Specifically, U.S. officials were told that in addition to collecting “email addresses, telephone and fax numbers,” they should also snap up “fingerprints, facial images, DNA, and Iris scans.” This directive makes the recent TSA scandal over airport full body scanners seem like child’s play.
Wired joked that this would explain to foreign leaders why the “chief of mission seemed a bit too friendly at the last embassy party.”
Jokes aside, access to DNA information is potentially one of the most important privacy issues of the future.
Decades of DNA Harvesting
In a world in which DNA sequencing is becoming exponentially faster and cheaper, it won’t be long before it is possible to sequence everyone’s genomes for medical purposes. Possession of an individual’s DNA blueprint will be useful in fighting disease and in personalizing drugs and other therapies. Of course, as with any technology, DNA sequencing can be used for either good or evil purposes, so it will need to be used wisely.
The State Department was probably hoping to get the DNA for identification and tracking purposes, as other agencies have done in the past. Indeed, to the horror of many California residents, it was recently revealed that the state government has been storing newborn DNA for the last 30 years without parental knowledge or consent. “With approval by a state committee or court order, samples are retrieved anonymously or by name and provided for research, lawsuits and investigations,” according to local news reports.
Who Needs Enemies?
While government agencies are often derided for their lackluster use of technology — for example, department websites usually are difficult to navigate and search — bureaucrats are not oblivious to the power that innovations offer. In yet another shocking example, it was recently discovered that U.S. federal agents were urged to connect to people on social networks in order to spy on them.

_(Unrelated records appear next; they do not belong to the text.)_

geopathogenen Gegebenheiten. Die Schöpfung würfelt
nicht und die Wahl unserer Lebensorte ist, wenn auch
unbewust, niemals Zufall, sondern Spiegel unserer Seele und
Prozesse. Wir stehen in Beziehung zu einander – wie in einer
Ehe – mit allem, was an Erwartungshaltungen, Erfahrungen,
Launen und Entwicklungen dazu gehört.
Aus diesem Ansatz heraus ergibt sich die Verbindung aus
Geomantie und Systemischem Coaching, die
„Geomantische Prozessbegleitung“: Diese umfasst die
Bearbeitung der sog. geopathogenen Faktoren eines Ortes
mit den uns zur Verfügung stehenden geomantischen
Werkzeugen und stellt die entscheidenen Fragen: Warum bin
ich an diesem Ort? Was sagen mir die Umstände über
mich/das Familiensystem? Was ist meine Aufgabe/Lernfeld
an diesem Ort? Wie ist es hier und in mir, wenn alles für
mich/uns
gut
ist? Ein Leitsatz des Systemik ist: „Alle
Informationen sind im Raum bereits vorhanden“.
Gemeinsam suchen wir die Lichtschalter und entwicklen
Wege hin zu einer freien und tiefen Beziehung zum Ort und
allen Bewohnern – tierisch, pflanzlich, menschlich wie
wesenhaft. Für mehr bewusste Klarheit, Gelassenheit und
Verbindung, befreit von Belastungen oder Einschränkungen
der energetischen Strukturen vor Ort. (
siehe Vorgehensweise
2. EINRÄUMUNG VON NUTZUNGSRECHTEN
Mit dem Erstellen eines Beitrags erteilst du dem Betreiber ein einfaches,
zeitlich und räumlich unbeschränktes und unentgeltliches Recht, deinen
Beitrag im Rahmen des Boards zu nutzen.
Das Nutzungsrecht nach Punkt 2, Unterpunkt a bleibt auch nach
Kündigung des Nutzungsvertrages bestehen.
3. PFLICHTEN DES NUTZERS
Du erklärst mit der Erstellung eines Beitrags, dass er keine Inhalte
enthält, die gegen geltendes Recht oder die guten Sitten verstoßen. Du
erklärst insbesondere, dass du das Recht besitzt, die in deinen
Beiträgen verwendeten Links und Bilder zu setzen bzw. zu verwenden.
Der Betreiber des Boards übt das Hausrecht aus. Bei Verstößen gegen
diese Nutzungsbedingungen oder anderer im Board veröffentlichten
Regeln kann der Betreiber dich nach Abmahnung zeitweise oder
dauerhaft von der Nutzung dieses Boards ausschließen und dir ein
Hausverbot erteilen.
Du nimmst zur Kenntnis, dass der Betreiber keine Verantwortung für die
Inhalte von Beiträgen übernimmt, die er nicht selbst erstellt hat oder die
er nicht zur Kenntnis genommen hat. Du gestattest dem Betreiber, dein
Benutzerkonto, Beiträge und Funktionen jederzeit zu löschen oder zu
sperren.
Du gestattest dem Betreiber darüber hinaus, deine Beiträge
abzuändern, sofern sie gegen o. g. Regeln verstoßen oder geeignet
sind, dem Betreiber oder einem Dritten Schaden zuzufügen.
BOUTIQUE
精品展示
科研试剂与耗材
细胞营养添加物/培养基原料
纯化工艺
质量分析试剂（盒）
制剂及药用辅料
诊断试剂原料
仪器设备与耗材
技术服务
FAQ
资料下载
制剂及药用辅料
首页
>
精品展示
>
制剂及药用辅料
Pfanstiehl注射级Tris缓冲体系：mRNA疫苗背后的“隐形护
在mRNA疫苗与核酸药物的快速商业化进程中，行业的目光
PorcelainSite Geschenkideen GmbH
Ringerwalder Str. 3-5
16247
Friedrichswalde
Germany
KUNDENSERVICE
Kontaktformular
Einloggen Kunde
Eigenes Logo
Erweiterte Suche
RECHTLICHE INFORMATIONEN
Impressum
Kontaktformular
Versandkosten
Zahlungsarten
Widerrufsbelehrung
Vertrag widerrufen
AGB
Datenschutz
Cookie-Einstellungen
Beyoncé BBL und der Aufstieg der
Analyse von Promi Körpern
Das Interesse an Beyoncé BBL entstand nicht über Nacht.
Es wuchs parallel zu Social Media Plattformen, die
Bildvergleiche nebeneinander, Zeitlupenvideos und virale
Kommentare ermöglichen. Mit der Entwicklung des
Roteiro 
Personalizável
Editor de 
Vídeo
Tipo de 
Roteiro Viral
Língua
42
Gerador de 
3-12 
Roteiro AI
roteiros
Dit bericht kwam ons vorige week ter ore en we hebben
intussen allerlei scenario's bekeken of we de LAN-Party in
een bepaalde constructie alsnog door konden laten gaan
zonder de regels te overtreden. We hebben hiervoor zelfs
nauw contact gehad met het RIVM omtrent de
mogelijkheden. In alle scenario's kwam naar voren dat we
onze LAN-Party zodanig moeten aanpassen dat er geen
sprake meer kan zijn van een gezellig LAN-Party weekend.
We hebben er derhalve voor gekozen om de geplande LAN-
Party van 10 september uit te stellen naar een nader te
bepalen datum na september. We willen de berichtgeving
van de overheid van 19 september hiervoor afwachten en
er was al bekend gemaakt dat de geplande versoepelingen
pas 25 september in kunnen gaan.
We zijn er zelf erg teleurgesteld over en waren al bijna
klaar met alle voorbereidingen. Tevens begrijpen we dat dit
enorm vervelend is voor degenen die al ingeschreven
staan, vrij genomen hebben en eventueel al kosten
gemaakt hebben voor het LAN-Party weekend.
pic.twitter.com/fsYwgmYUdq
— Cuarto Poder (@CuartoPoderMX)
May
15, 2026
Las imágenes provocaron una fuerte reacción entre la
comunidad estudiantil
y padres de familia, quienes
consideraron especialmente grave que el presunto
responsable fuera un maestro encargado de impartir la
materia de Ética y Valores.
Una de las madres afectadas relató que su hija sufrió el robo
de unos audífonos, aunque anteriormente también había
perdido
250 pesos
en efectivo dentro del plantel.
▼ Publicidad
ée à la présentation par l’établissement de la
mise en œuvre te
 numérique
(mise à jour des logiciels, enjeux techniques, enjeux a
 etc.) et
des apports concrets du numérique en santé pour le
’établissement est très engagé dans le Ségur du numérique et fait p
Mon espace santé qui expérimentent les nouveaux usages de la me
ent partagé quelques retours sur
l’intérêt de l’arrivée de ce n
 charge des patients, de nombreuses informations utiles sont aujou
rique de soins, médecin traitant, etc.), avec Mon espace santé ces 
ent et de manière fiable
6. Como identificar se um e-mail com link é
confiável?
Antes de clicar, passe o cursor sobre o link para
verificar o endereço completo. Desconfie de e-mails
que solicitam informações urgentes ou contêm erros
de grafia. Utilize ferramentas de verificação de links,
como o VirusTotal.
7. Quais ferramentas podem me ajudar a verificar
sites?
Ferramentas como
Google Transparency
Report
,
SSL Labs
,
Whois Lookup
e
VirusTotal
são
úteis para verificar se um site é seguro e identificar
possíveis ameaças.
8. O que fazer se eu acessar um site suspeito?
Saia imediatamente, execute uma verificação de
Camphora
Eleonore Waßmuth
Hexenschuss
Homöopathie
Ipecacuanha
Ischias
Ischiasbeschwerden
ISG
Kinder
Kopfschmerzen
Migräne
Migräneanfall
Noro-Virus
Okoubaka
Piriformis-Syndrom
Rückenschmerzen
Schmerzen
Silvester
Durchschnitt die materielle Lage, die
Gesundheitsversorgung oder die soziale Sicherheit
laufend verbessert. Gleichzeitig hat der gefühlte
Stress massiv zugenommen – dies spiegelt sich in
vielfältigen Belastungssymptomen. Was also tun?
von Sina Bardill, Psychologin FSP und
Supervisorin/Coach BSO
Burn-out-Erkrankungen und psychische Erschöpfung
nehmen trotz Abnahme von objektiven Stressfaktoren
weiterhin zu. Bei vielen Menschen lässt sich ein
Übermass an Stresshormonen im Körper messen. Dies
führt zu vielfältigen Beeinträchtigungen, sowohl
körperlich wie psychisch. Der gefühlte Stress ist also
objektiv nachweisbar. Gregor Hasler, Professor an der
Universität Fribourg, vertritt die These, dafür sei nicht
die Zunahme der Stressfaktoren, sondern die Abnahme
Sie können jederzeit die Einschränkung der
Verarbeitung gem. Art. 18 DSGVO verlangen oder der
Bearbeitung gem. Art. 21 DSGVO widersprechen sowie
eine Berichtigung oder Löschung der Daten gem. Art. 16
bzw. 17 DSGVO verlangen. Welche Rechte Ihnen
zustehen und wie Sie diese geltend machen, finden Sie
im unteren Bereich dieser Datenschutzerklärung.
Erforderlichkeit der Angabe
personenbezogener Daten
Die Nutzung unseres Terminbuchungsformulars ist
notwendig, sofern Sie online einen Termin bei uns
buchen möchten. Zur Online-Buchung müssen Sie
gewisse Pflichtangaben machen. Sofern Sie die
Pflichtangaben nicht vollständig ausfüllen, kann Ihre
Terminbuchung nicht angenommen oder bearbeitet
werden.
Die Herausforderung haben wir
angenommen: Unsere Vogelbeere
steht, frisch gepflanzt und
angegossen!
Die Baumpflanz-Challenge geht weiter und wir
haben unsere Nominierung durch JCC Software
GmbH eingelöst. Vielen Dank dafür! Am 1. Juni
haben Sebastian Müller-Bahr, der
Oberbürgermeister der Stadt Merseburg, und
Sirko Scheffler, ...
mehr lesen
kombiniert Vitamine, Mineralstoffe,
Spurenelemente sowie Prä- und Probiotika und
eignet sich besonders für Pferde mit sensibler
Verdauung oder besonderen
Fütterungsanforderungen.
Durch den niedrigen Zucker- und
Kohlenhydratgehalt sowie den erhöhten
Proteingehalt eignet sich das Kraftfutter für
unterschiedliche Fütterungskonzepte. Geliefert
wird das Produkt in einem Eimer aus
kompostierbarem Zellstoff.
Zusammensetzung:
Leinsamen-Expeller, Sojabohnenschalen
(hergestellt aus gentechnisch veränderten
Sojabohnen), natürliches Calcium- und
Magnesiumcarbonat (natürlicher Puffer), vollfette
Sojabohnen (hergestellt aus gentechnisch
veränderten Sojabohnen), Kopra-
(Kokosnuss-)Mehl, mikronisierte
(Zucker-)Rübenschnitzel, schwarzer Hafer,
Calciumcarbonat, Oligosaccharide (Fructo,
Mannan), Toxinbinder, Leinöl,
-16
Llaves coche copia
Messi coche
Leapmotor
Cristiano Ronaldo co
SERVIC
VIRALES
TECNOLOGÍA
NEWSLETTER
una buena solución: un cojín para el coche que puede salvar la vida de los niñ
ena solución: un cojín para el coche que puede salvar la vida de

In October of this year, the Electronic Frontier Foundation, an Internet watchdog group, obtained memos from U.S. Citizenship and Immigration Services (USCIS) that instruct agents to “friend” people on Facebook in order to get information. Specifically, the USCIS memo states that “Narcissistic tendencies in many people fuels a need to have a large group of ‘friends’ link to their pages and many of these people accept cyber-friends that they don’t even know.”
Bureaucrats explicitly preying on the idea that people want to be popular is not only disconcerting, but seems decidedly out of place in a free America because of “its potentially deceptive and unethical approach to collecting information.”
Opportunity Knocking
Creepy as they might seem, these moves should not be surprising. One of the roles of government is to maintain law, and those tasked with that goal will naturally use all the tools at their disposal. Yet it is important to maintain a balance between privacy and security, especially as new abilities such as whole genome sequencing get cheaper.
In the coming months, there should be a discussion about how the government uses technologies like DNA collection and social networks.
The Obama administration is understandably not happy about the Cablegate leaks, since much of the information affects sensitive international relationships. Yet the president was elected on a platform of transparency, so perhaps he can see this problem as an opportunity to be clearer about privacy and to run a more open government.